Count models are generalized linear models and can be fit in R using code and syntax similar to logistic regression. The glm()
function can fit standard Poisson models while the glm.nb()
function from the MASS package fits negative binomial models. The pscl package is popular for fitting zero-inflated versions of these models and provides parsimonious output for interpreting and assessing models. It is a good practice to fit different versions of count models, including standard and zero-inflated ones, and compare their performance with metrics such as AIC and root mean square error and visualizations such as diagnostic plots. Having a thorough understanding of these regression modeling techniques will aid you when you encounter count data.
13.6 References
Gill, K.G., L.B. Johnson, R.A. Olesiak, R.J. Prange, and A.J. David. 2019. Defining the University of Minnesota experimental forests landbase. Retrieved from the University of Minnesota Digital Conservancy. Available at: https://hdl.handle.net/11299/209141.
Gray, B.R. 2005. Selecting a distributional assumption for modelling relative densities of benthic macroinvertebrates. Ecological Modelling 185: 1-–12.

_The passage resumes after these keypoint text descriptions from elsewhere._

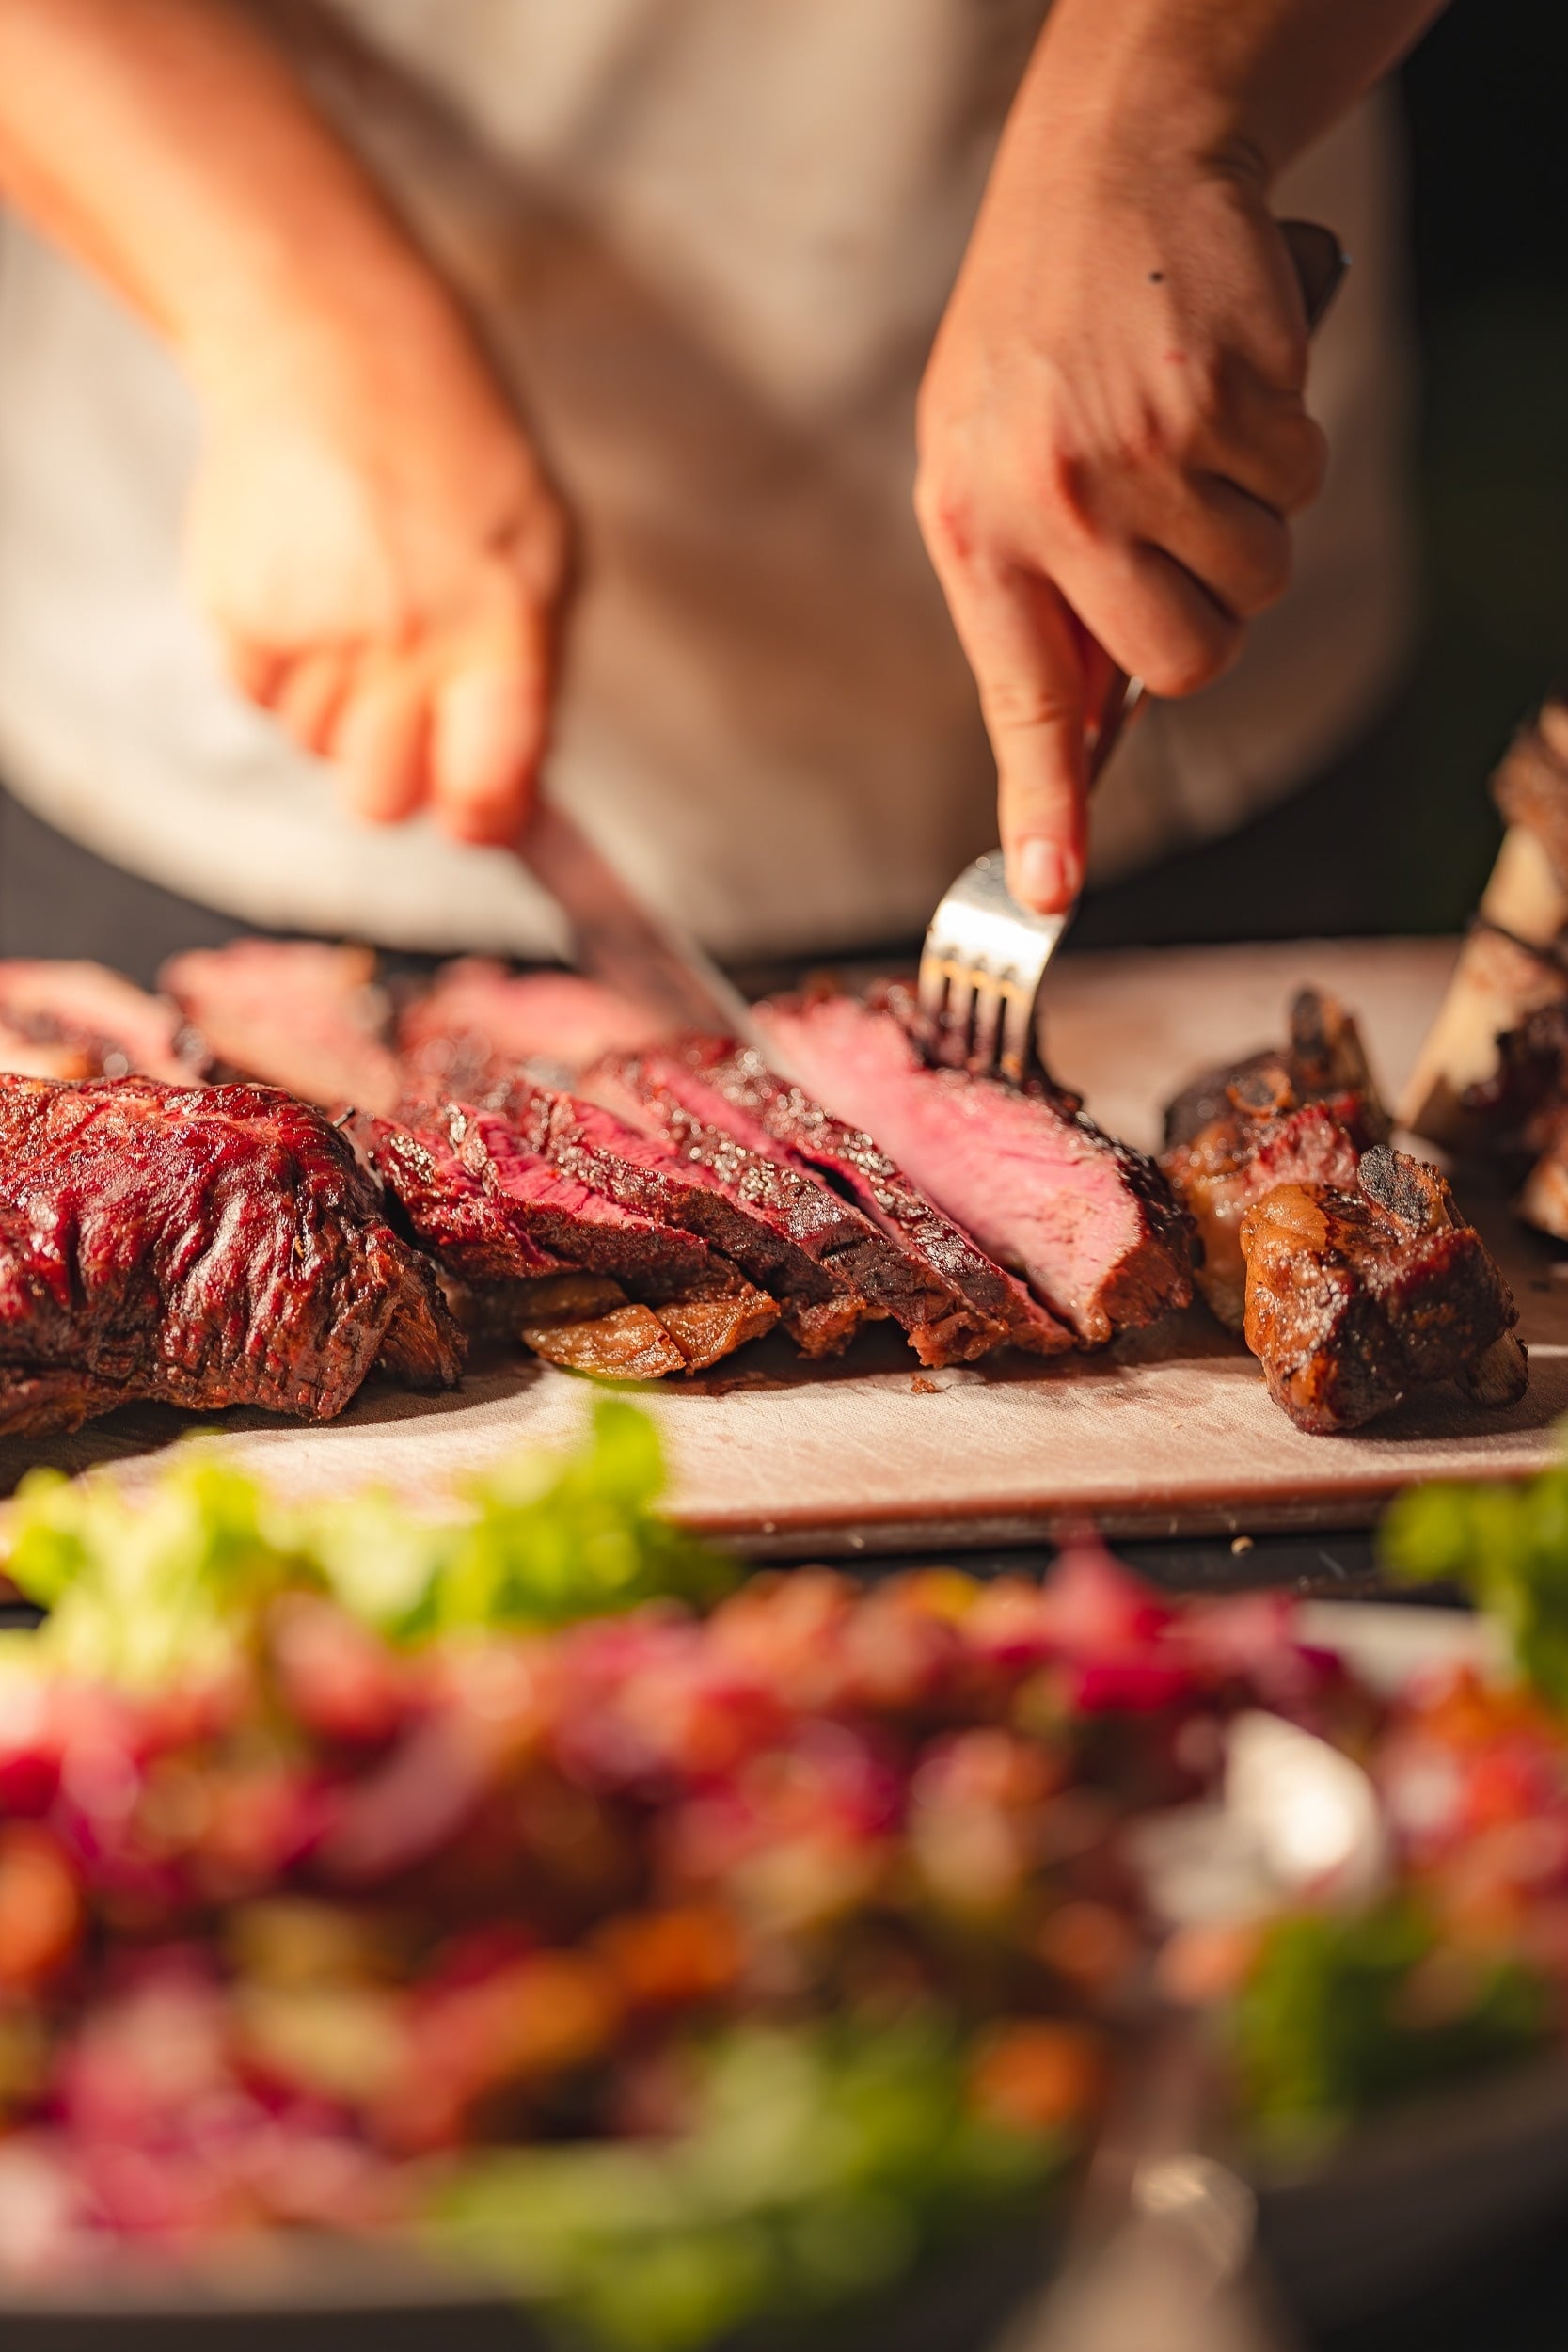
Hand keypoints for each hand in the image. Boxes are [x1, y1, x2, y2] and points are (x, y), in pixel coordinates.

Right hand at [185, 304, 567, 845]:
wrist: (327, 343)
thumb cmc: (454, 444)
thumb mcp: (543, 549)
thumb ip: (536, 681)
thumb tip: (525, 802)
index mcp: (494, 627)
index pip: (483, 790)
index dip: (482, 817)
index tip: (480, 806)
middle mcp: (397, 639)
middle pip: (377, 802)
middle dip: (399, 779)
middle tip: (413, 712)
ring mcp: (307, 628)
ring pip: (312, 750)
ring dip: (338, 713)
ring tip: (361, 618)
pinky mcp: (234, 611)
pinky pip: (256, 700)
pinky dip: (281, 673)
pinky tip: (311, 598)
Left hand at [917, 135, 1326, 912]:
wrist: (1108, 167)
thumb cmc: (1039, 336)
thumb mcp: (984, 461)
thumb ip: (1033, 588)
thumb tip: (1094, 721)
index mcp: (975, 527)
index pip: (1023, 697)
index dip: (1045, 804)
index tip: (1050, 892)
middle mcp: (1053, 501)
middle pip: (1188, 662)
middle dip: (1206, 619)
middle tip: (1176, 540)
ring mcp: (1145, 451)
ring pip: (1258, 578)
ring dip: (1245, 520)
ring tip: (1183, 433)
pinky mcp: (1231, 399)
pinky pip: (1300, 486)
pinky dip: (1283, 442)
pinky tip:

Venables, W. N., and B.D. Ripley. 2002. Modern applied statistics with S. Fourth edition. Springer, New York.
Welsh, A.H., R.B. Cunningham, C.F. Donnelly, and D.B. Lindenmayer. 1996. Modelling the abundance of rare species: statistical models for counts with extra zeros. Ecological Modelling 88: 297-–308.
Winkelmann, R. 2008. Econometric analysis of count data. Springer, Berlin.
Zuur, A., E.N. Ieno, N. Walker, A.A. Saveliev, G.M. Smith, G.M. 2009. Mixed effects models and extensions in ecology with R. Springer-Verlag, New York.